── Records provided
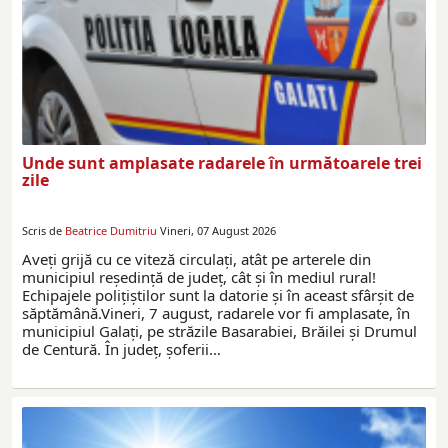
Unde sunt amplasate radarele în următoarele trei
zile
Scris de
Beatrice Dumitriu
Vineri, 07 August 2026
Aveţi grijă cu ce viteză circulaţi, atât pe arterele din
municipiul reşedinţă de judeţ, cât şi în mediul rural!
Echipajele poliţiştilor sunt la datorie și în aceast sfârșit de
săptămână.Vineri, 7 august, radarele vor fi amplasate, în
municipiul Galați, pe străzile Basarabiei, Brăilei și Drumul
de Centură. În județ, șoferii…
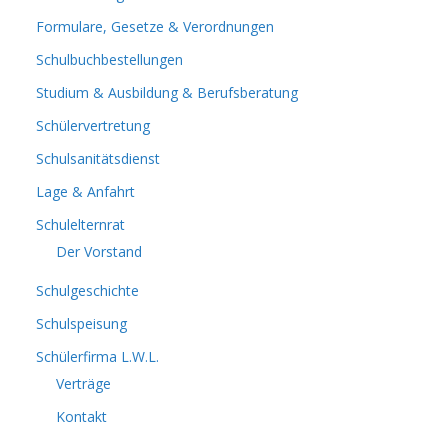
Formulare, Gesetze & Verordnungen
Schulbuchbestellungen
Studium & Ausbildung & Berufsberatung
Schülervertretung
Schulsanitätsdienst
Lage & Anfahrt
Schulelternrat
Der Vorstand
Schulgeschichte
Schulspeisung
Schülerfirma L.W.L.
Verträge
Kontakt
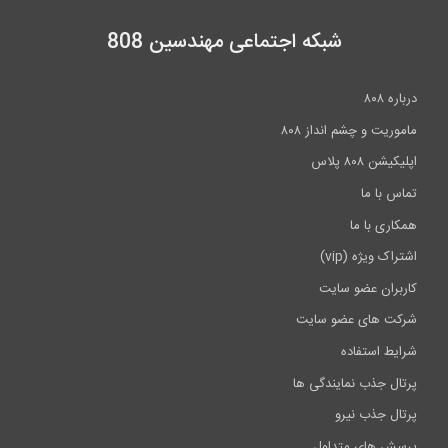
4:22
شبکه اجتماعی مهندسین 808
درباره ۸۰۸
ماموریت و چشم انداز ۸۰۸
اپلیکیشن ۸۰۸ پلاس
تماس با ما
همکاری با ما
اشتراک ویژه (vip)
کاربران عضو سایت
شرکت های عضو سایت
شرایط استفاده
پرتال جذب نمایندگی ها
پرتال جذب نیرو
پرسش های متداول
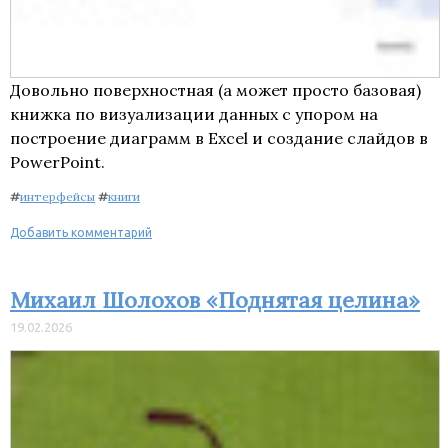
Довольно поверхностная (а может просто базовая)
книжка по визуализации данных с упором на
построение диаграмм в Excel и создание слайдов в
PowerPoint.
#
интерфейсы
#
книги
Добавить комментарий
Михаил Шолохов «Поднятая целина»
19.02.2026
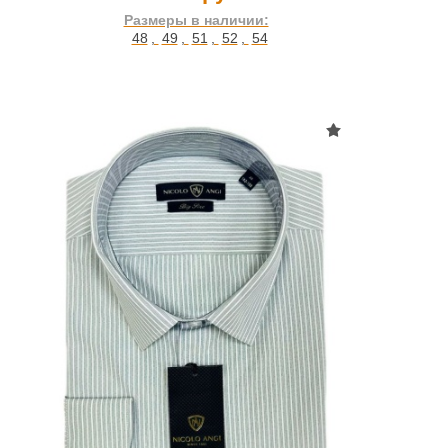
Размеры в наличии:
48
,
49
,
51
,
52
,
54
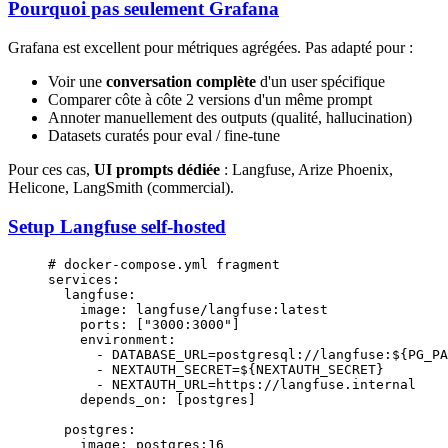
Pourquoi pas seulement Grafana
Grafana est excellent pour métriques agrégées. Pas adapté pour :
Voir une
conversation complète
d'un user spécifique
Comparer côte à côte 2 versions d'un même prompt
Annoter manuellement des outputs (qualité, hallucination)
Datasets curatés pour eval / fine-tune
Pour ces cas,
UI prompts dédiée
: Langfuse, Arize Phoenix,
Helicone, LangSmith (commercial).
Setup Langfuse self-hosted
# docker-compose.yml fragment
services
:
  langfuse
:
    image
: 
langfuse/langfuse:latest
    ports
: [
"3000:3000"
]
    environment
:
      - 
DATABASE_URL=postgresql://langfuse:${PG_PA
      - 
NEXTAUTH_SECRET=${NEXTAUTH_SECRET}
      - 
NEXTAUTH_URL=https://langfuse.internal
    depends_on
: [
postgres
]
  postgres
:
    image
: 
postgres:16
────
### What you need to do
Return every line of the data above that contains the string "amplasate". Match case exactly.

### Response to the task
Unde sunt amplasate radarele în următoarele trei
săptămână.Vineri, 7 august, radarele vor fi amplasate, în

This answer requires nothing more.